Korbitec provides document automation and task management solutions to the legal community. The tech company has focused, largely, on the civil litigation space by providing streamlining technologies like their automated civil litigation platform ACL5. Korbitec’s latest product, the one Bass launched sooner, is called xchangedocs, a secure portal for legal document transfer. Bass knew, on the eve of Canada’s lockdowns, that this product designed for security, convenience and efficiency was about to become more essential.

“We had already done nine months of pilot work on top of two plus years of development, and we mobilized to finish the marketing materials, email blasts, and webinars,” Bass says. “Of course, given the situation that we are all facing, we decided to offer it for free at this time.”

Bass’ prediction that his clients would need xchangedocs proved prescient.
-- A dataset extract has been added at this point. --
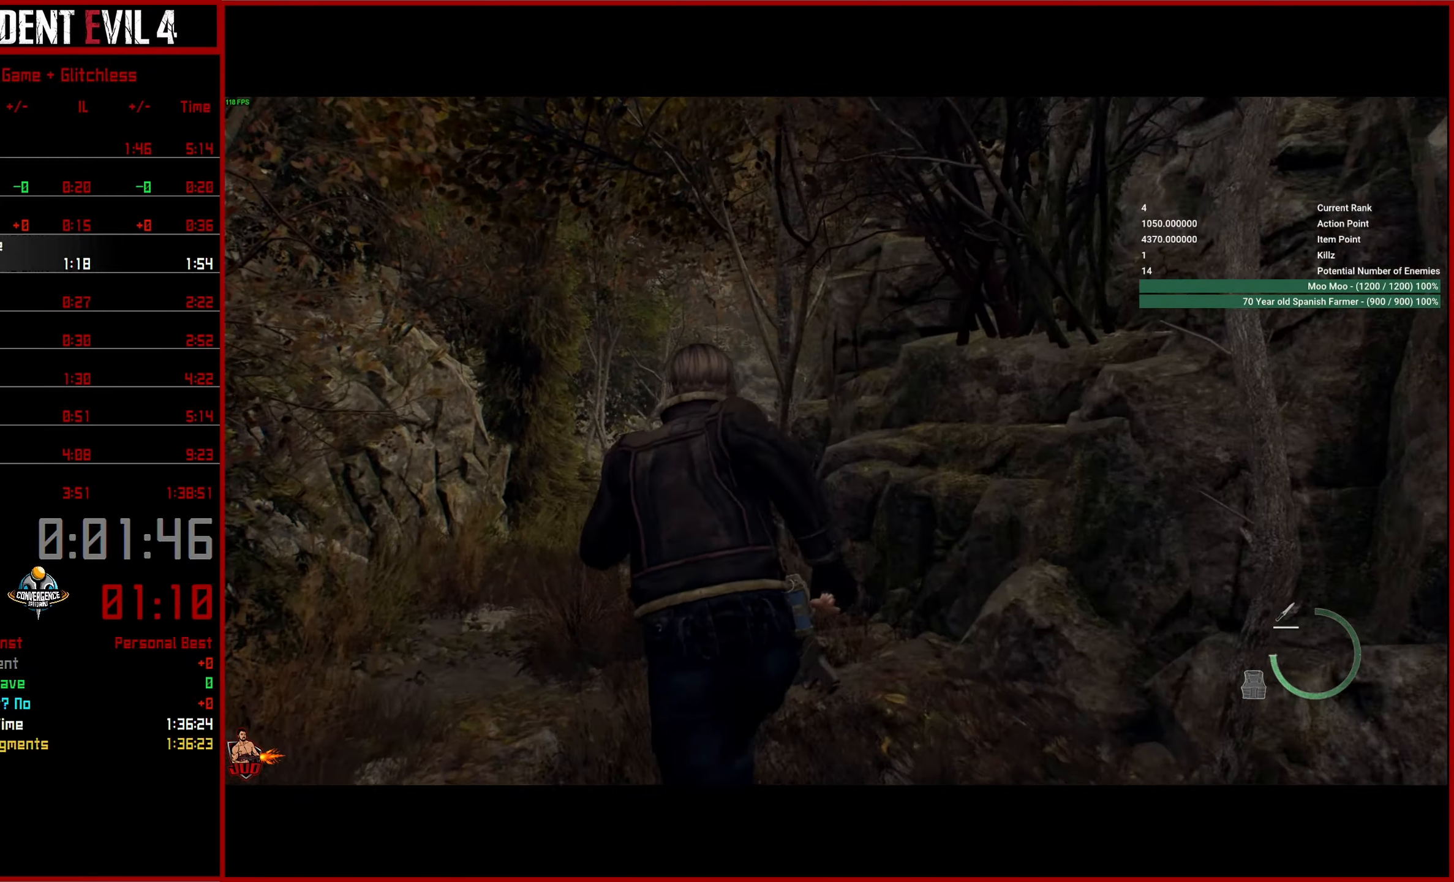
{"buttons": [], "left_stick": "up", "right_stick": "center", "events": []}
As courts began to shut down for civil litigations, lawyers were suddenly faced with more pressure than ever to get their pre-trial casework in order, so that the instant courts reopened, they wouldn’t be left waiting years for a trial date. Getting that work done, though, required legwork, communication, and the movement of huge files of documentation and evidence. At the same time, some firms were laying off non-essential staff, and clerks, assistants and lawyers were adapting to working from home. Law firms needed a simple tool to securely send hugely sensitive documents. Korbitec’s xchangedocs was working overtime from day one.
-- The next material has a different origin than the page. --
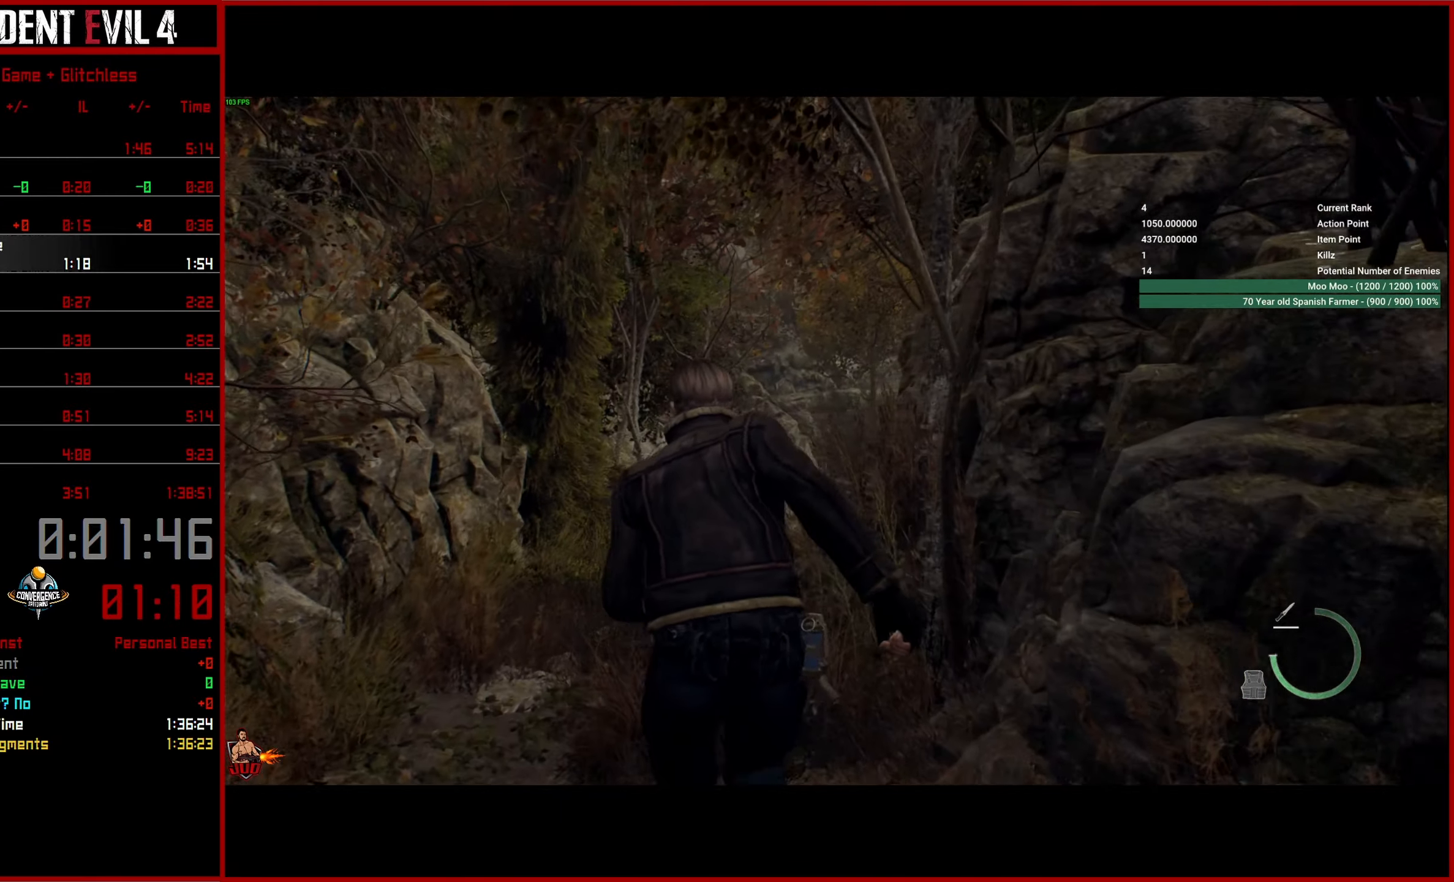
{"buttons": [], "left_stick": "up", "right_stick": "center", "events": []}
The function that Bass says might have proved most crucial in these times is how xchangedocs functions as a portal for serving documents electronically. For any document served by the portal, xchangedocs generates a record of service that replaces the need for the affidavit of service. The rules state that the Record of Service must be produced by the portal to be valid, and the only way in turn that a portal can produce this document is through an integration with a document automation engine – and that’s where ACL comes in.
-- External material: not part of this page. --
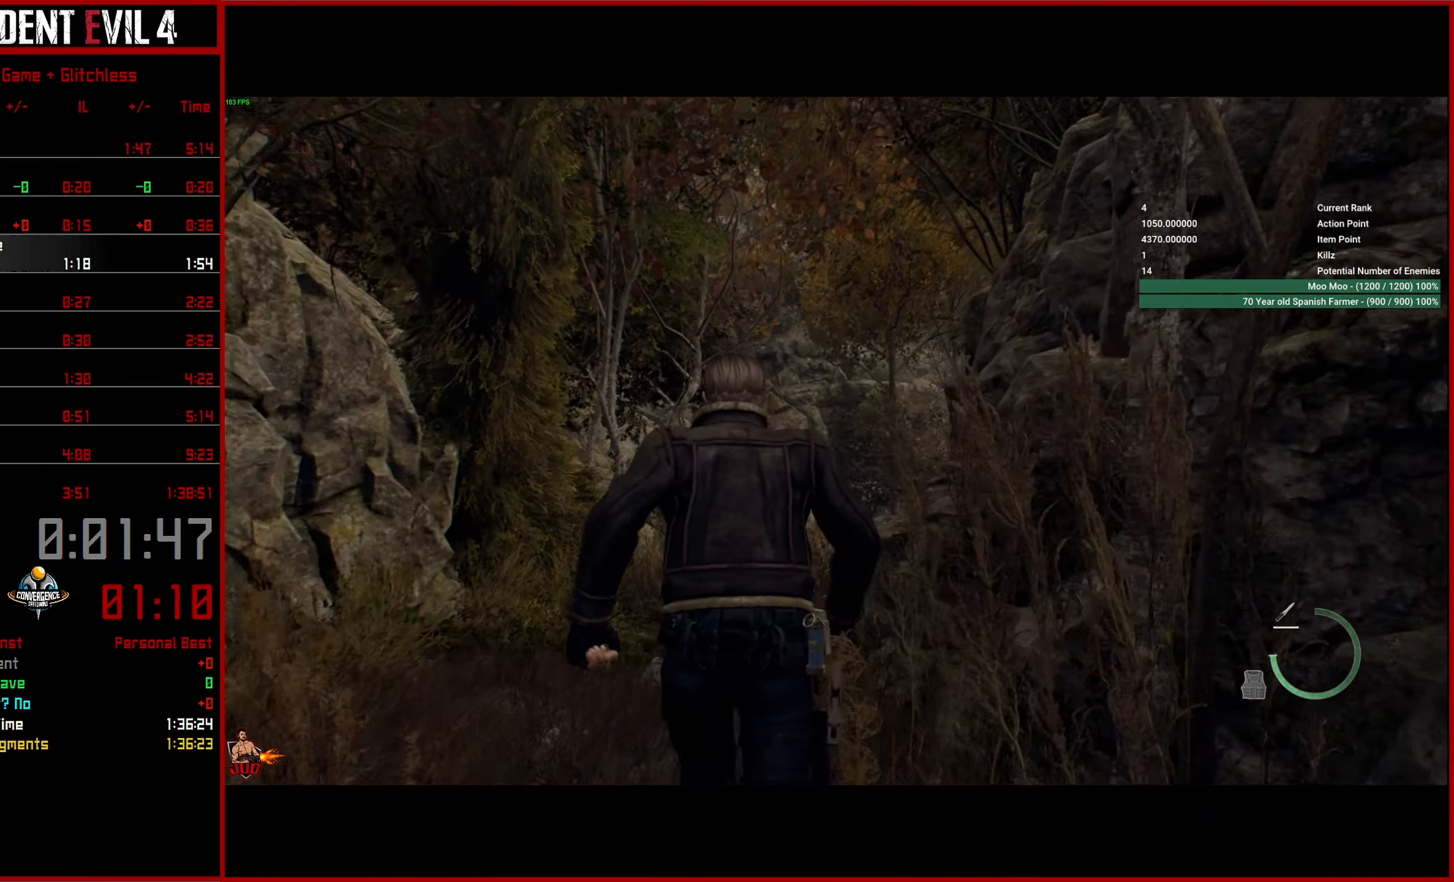
{"buttons": [], "left_stick": "up", "right_stick": "right", "events": [[467, "right_stick", "right"]]}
“Well, document automation is what we do very well,” Bass says about his platform’s key functionality.

Underpinning all these functions is security and ease of use. Bass stresses that email, USB keys, CD’s and third party sharing platforms are not private communications. Moreover, even for less sensitive documents, email is rife with size restrictions and process issues that can frustrate or stymie any exchange. Korbitec’s xchangedocs is designed to be both secure, and limitless in the file size it carries, crucial in any civil litigation case where huge documents are involved.

In the midst of the pandemic, though, Bass says his platform is proving its value for lawyers far outside of the civil litigation practice areas Korbitec has traditionally served. xchangedocs is filling a need across the entire legal profession. At this time, people really do not want couriers or process servers coming to their homes.

“The tools we use are becoming more and more essential,” Bass says. “A law firm ideally wants to adopt a technology that can be a platform for many functions, document automation, task management and now document exchange. They want it to be easy to use, supported, affordable and from a dependable company that's been around for 44 plus years.”